To doubt a proposition is to be in a position where it matters whether the proposition is true, where one has some grip on what would settle the question, and where one has specific grounds for suspicion. A child who asks "but how do you know you have two hands?" is not expressing a genuine doubt but learning to use words. A philosopher who constructs a scenario in which all experience is a dream has not identified a genuine uncertainty but has shown that any scenario can be described in any language — a discovery about language, not about knowledge.
If I doubt that anything exists, including the experiences and memories on which my doubting depends, I have left no ground from which to doubt. The sceptic wants to take doubt to its limit, but at that limit, doubt collapses into incoherence. Descartes's methodological doubt worked because it retained a doubter — the cogito — as fixed point. Radical scepticism, which doubts even the existence of the thinking self, cannot even get started. It is a thought experiment that destroys the equipment needed to think it.

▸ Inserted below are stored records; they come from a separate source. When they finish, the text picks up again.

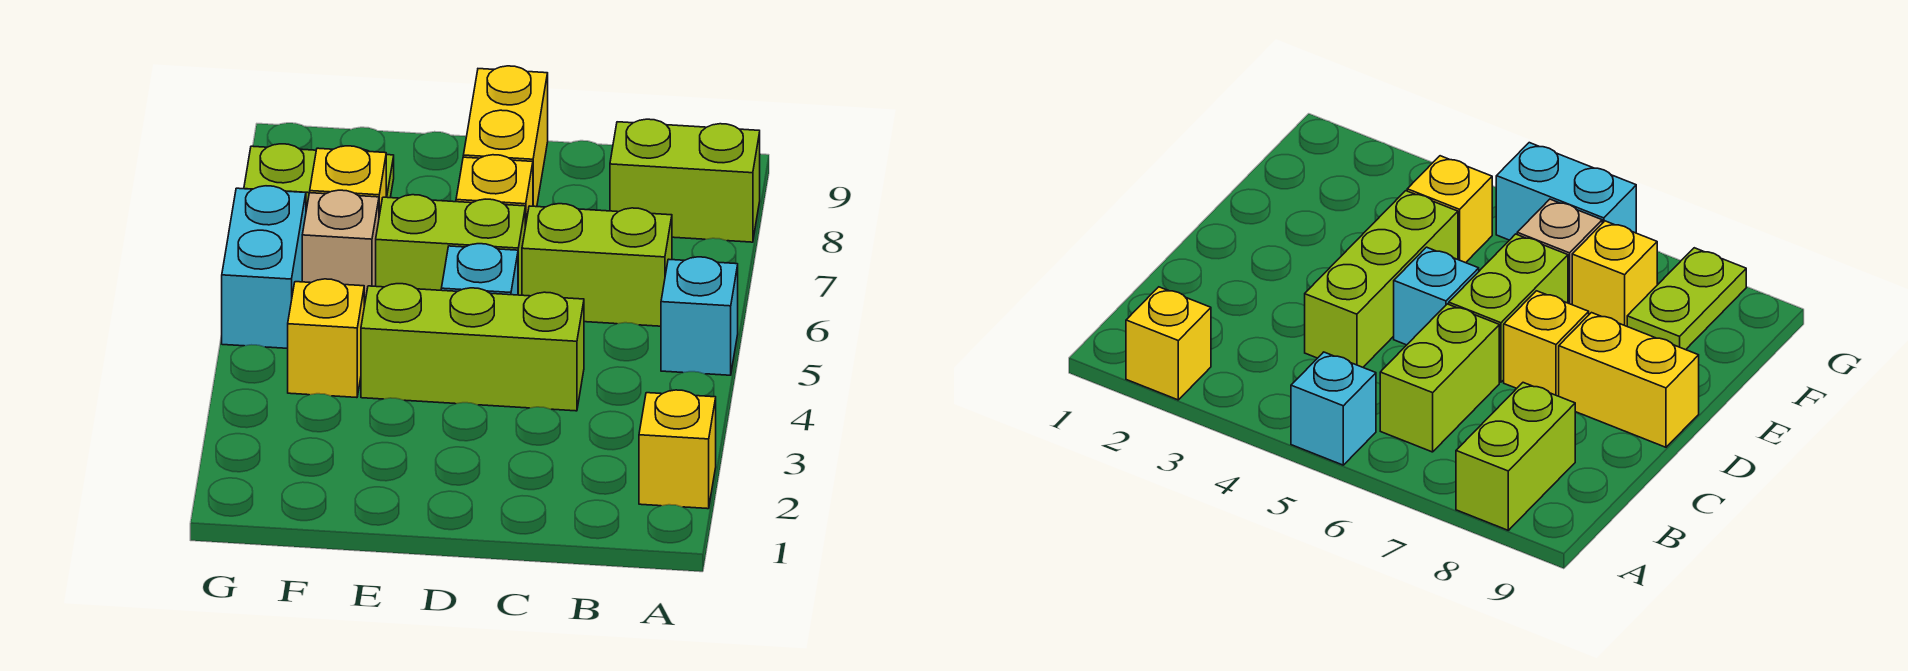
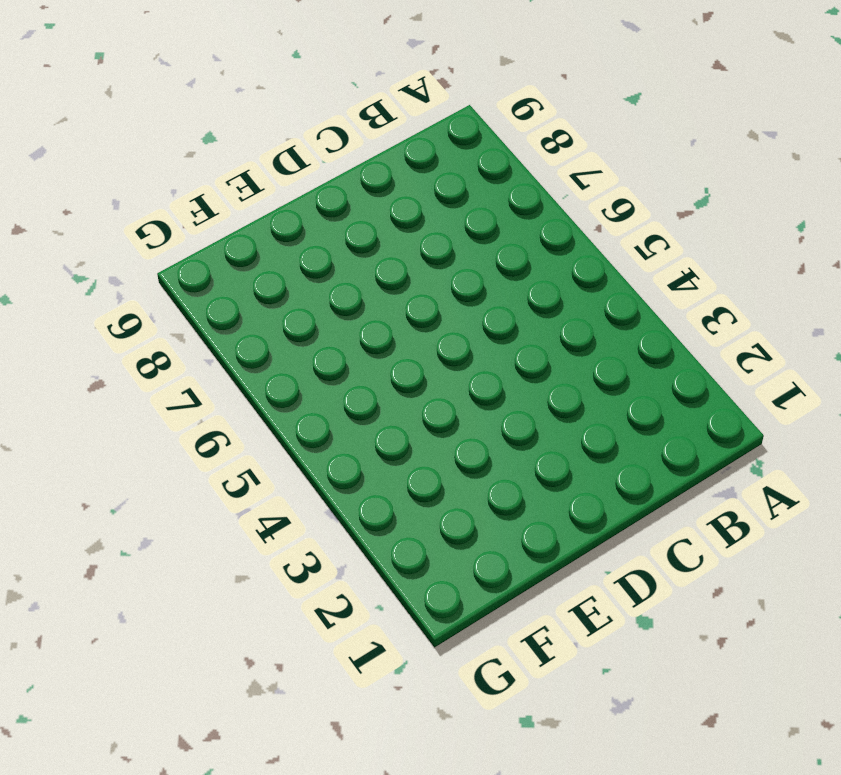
none -> yellow 1x1 brick [639,390,716,509]
none -> cyan 1x1 brick [661,257,738,375]
none -> lime 1x2 brick [610,119,760,242]

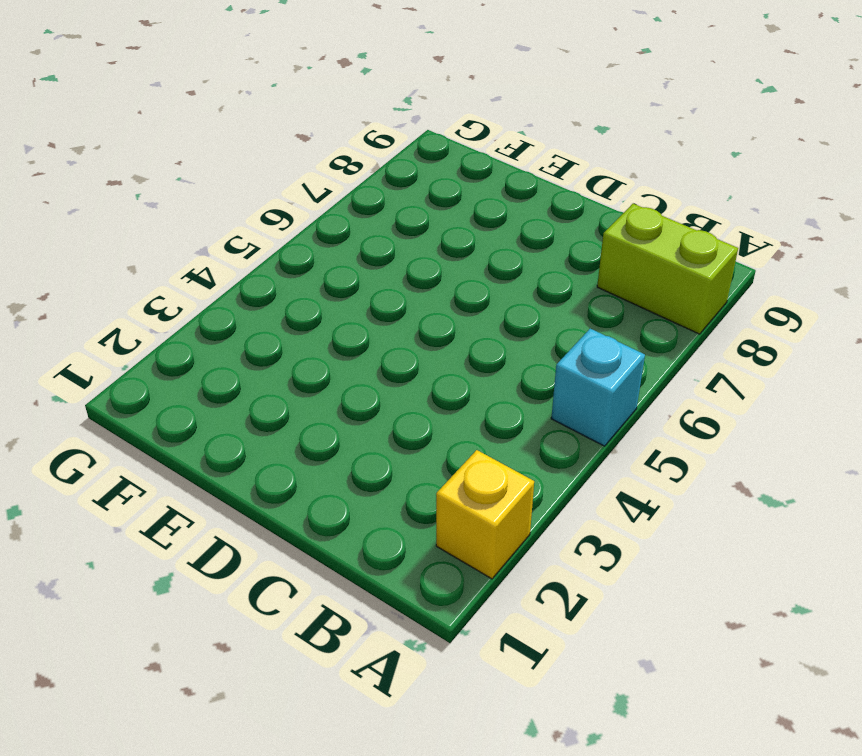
none -> lime 1x2 brick [522,204,672,326]
none -> lime 1x3 brick [361,284,584,411]
none -> cyan 1x1 brick [441,244,518,295]

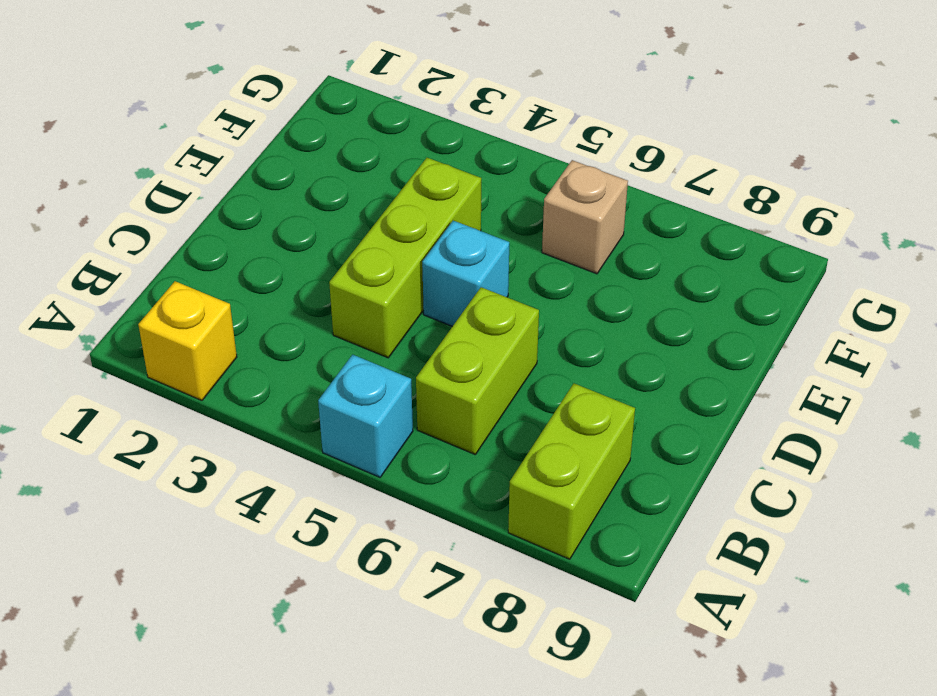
none -> lime 1x2 brick [376,195,525,295]
none -> yellow 1x1 brick [456,155,533,227]
none -> yellow 1x2 brick [463,66,548,207]

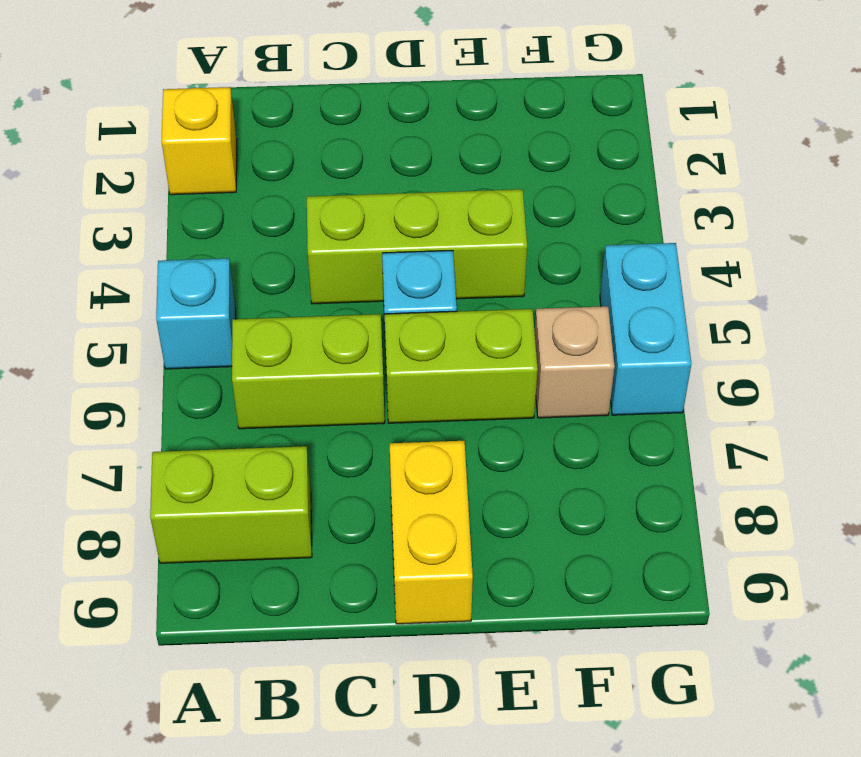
none -> yellow 1x1 brick [456,155,533,227]
none -> yellow 1x1 brick [288,279,364,398]
none -> yellow 1x1 brick [310,146,386,215]

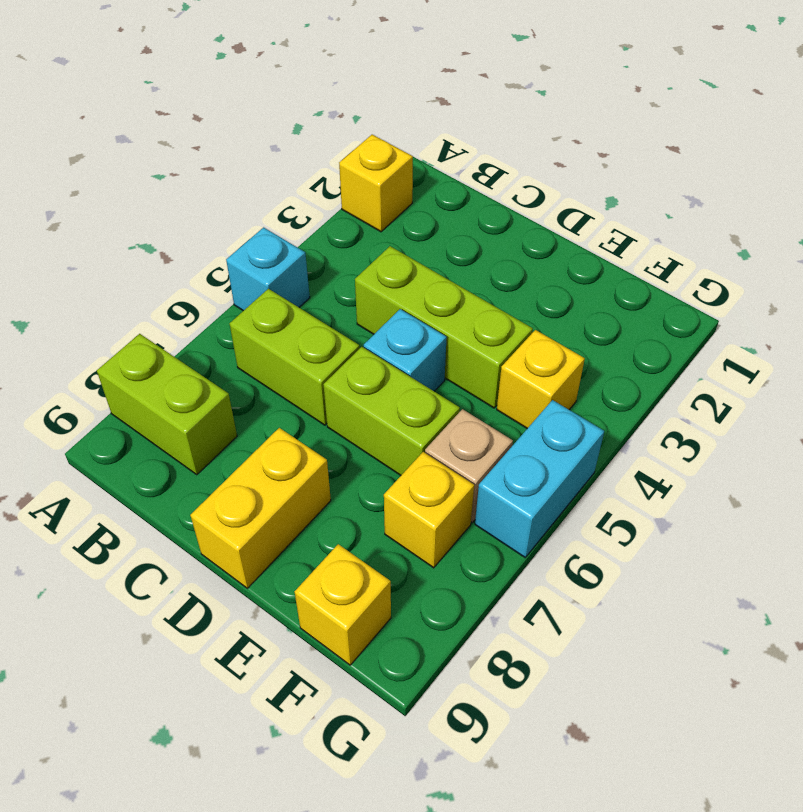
yellow 1x1 brick [295,544,391,665] -> yellow 1x1 brick moved to [456,155,533,227]
none -> lime 1x2 plate [244,144,394,210]

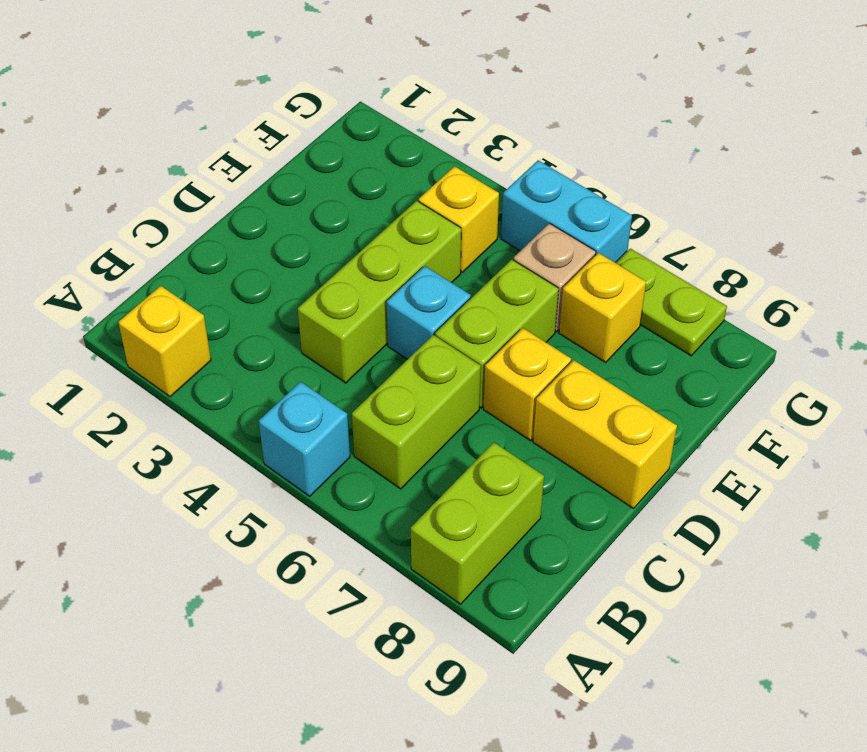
lime 1x2 plate [616,249,727,356] -> lime 1x2 plate turned to [244,144,394,210]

Wittgenstein's final answer to scepticism is not a proof but a pointing to practice. "The child learns by believing the adult. Doubt comes after belief." Certainty is not prior doubt resolved — it is the unreflective form of life out of which doubt occasionally emerges for specific, grounded purposes. At the end of justifications, we must act. And action — getting out of bed, reaching for the cup, crossing the street — presupposes a certainty that is not knowledge but trust, not justified but lived.
The discussion of doubt's prerequisites runs throughout On Certainty; key passages are §§115–125 and §§310–325. The observation that "doubt comes after belief" is at §160. Wittgenstein wrote the last entries in On Certainty two days before his death in April 1951.